And as you know, many people experience excruciating difficulties in connecting.

Yes, they do, and being individual they respond in different ways. Some take it personally, some assume they are at fault, some travel hopefully, some despair.

And many of us move from point to point along that scale, until we succeed or we concede failure. I well remember the two or three years  before I did Gateway, using the tapes, trying, intending, hoping and not succeeding.

Your second-tier reaction to that long preparation served you well. You did not get angry, nor did you despair.

I sort of hoped against hope.

Righteous persistence did bring reward. But remember, what you learned at Gateway was that you had been expecting things to appear in the wrong guise. Your unconscious expectations added to your difficulties.

Very true, and after nearly 30 years of experience, I have learned to advise people of some of the usual pitfalls. But a listing of obstacles, and a listing of suggested ways to overcome them, does not amount to a magic formula.,

If there is a magic formula, it is “Persist, live in faith, live your life knowing that although it may not be what you wish it were, it is right for you.” Not so easy a formula to follow, yet not impossible.

You can understand that to us in 3D it sounds a little like “It isn’t under your control, so ride with it.”

And is that erroneous? Your life is not under your 3D control, and it is well that it isn’t, or your life would be a maze with no exit. What is under your control, we remind you, is how you react to what happens to you. Seen in a certain light, that is no different from George Washington continually molding his character.

So what of someone trying sincerely and seeming to get nowhere?

The operative word – as you knew when you wrote it – is “seeming.” But life can require a lot of patience and faith, because often what you are really working on is not what you think you are working on.

Yes, I’ve seen that often enough in my life.

It’s an inevitable effect of your 3D consciousness being less than your larger consciousness that has a better perspective. You may strive earnestly and diligently and seem to get nowhere. But the striving itself is “getting somewhere,” if you can realize it.

So our life is not so much Sisyphus, everlastingly pushing a rock uphill, only to see it fall to the bottom, making him continue an endless fruitless labor. It is more George Washington, a life presenting endless possibilities to work on character?

Don’t carry it too far, but yes. Success in what you want is not necessarily the same as (or worth as much as) success in what your intent and actions make yourselves.

 

Life as struggle (from December, 2017)

### Given entries
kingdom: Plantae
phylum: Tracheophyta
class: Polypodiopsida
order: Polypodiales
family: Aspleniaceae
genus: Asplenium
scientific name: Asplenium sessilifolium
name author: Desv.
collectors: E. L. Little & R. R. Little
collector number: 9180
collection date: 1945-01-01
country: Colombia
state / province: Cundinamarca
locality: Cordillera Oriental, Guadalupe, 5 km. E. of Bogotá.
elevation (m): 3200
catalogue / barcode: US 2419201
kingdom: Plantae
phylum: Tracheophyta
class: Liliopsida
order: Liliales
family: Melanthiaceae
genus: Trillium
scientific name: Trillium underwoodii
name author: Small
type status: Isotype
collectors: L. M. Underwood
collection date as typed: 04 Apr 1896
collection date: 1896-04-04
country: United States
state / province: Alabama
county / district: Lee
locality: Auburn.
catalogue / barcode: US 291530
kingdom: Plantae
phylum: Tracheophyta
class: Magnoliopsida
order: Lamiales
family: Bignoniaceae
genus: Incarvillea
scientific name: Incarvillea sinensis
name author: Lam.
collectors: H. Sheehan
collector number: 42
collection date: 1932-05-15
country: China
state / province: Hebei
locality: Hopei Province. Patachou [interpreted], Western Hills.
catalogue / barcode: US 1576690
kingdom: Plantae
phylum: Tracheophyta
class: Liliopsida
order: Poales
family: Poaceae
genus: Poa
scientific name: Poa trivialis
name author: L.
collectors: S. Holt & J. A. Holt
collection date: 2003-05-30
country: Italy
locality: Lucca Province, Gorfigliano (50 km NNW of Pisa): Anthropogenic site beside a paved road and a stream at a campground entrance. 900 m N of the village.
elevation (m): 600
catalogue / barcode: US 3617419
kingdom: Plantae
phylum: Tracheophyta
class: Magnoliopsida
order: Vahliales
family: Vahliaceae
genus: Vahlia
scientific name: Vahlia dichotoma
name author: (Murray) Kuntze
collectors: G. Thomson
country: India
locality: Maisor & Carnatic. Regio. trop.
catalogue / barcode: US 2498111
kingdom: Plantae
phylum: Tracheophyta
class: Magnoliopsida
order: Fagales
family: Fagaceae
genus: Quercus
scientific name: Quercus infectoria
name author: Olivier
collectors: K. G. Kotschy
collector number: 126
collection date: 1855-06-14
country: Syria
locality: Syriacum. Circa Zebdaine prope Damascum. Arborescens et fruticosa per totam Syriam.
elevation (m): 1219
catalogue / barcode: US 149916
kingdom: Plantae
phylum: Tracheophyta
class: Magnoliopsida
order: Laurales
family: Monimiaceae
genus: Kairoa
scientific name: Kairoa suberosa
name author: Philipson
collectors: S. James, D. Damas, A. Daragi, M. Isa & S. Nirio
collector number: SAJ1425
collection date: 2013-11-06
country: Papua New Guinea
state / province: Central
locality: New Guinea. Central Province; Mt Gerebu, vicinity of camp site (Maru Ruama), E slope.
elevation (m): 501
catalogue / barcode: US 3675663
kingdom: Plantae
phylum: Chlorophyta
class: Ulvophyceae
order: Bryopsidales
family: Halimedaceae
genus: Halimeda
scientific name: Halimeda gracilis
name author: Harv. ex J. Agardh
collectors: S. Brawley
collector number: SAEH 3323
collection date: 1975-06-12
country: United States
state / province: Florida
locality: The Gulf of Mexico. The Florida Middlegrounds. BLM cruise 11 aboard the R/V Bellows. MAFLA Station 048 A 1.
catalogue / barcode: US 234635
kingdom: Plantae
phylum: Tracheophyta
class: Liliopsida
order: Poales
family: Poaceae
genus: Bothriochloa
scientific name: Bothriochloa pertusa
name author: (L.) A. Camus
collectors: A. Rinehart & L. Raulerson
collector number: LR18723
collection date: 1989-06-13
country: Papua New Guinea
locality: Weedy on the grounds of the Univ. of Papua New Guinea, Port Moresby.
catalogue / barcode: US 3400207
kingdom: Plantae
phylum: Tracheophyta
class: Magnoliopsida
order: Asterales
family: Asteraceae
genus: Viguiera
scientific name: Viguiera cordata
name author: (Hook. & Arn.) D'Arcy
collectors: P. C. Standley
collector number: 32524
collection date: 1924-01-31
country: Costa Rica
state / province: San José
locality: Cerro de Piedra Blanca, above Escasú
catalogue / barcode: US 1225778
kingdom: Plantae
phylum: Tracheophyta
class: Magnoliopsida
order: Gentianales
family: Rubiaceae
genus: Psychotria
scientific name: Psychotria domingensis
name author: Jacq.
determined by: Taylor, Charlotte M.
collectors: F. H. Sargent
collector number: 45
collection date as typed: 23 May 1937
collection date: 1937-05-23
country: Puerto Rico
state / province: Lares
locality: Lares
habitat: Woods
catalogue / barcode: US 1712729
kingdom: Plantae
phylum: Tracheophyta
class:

### To be done
a – Translate this sentence from the dialogue on life as struggle into Spanish: "What is under your control, we remind you, is how you react to what happens to you."
b – Answer these questions from the dialogue on life as struggle:
(i) For how many years was the speaker using the tapes before doing Gateway?
(ii) After about how many years of experience has the speaker learned to advise people of the usual pitfalls?
(iii) Which word is called "the operative word"?
c – Reproduce the passage of the dialogue on life as struggle starting with "So our life" and going on through "actions make yourselves.".

### The results
a – Lo que está bajo tu control, te recordamos, es cómo reaccionas a lo que te sucede.

b –
(i) Two or three years.
(ii) Nearly 30 years.
(iii) "Seeming."

c –
So our life is not so much Sisyphus, everlastingly pushing a rock uphill, only to see it fall to the bottom, making him continue an endless fruitless labor. It is more George Washington, a life presenting endless possibilities to work on character?

Don’t carry it too far, but yes. Success in what you want is not necessarily the same as (or worth as much as) success in what your intent and actions make yourselves.